PROBLEM DETAILS. For the records below, print the lines from the line with "for c := 0; i32.lt(c, []f64.len(inps));" through the line with "that specification: CXGO" exactly as written; include both end lines and exclude the rest.
### GIVEN DATA ###
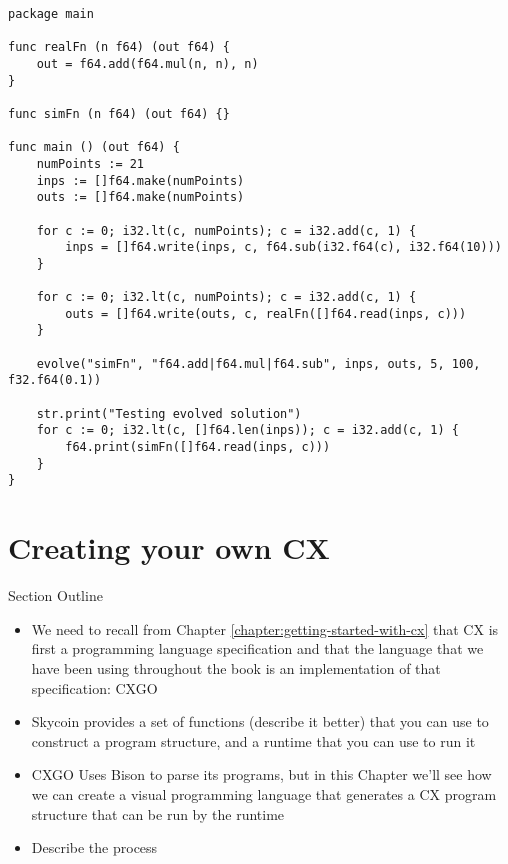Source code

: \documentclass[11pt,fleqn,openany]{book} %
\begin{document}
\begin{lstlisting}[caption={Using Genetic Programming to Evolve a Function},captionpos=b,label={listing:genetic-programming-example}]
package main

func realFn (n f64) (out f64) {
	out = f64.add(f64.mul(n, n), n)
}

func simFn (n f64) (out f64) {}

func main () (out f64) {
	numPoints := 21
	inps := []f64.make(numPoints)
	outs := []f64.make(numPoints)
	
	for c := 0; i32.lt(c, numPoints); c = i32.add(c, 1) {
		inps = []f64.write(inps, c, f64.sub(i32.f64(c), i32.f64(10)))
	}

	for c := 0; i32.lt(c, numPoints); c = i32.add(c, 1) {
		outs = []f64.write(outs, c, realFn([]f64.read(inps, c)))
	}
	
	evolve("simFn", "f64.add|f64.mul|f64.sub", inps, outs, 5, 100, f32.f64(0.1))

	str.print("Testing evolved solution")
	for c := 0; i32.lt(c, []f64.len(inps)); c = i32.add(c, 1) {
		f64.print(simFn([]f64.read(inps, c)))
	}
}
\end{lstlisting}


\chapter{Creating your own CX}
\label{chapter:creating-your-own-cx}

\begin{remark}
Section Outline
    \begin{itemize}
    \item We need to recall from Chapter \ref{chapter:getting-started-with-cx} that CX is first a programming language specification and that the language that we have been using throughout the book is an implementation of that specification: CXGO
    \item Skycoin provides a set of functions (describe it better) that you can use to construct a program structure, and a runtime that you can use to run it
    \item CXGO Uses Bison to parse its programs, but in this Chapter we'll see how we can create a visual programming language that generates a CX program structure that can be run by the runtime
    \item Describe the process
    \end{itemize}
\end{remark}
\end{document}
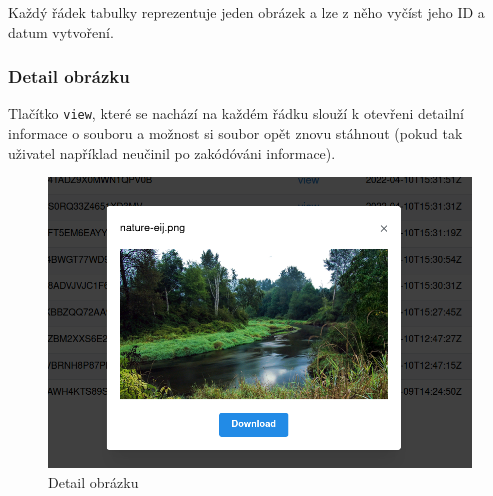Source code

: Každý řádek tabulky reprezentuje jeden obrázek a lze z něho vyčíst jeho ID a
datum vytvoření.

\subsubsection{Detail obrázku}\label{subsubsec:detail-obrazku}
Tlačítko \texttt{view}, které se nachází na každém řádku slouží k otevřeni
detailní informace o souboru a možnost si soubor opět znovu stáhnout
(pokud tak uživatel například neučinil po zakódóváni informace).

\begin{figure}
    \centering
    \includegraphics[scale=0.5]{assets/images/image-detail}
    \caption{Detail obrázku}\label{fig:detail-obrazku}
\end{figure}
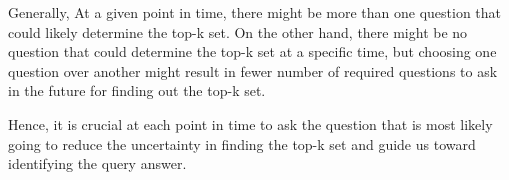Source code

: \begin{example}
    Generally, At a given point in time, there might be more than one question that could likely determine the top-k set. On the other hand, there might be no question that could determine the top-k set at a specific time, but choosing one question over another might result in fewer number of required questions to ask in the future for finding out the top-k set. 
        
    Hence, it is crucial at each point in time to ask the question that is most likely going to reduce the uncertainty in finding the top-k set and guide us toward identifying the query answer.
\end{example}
###
YOUR SOLUTION.
	for c := 0; i32.lt(c, []f64.len(inps)); c = i32.add(c, 1) {
		f64.print(simFn([]f64.read(inps, c)))
	}
}
\end{lstlisting}


\chapter{Creating your own CX}
\label{chapter:creating-your-own-cx}

\begin{remark}
Section Outline
    \begin{itemize}
    \item We need to recall from Chapter \ref{chapter:getting-started-with-cx} that CX is first a programming language specification and that the language that we have been using throughout the book is an implementation of that specification: CXGO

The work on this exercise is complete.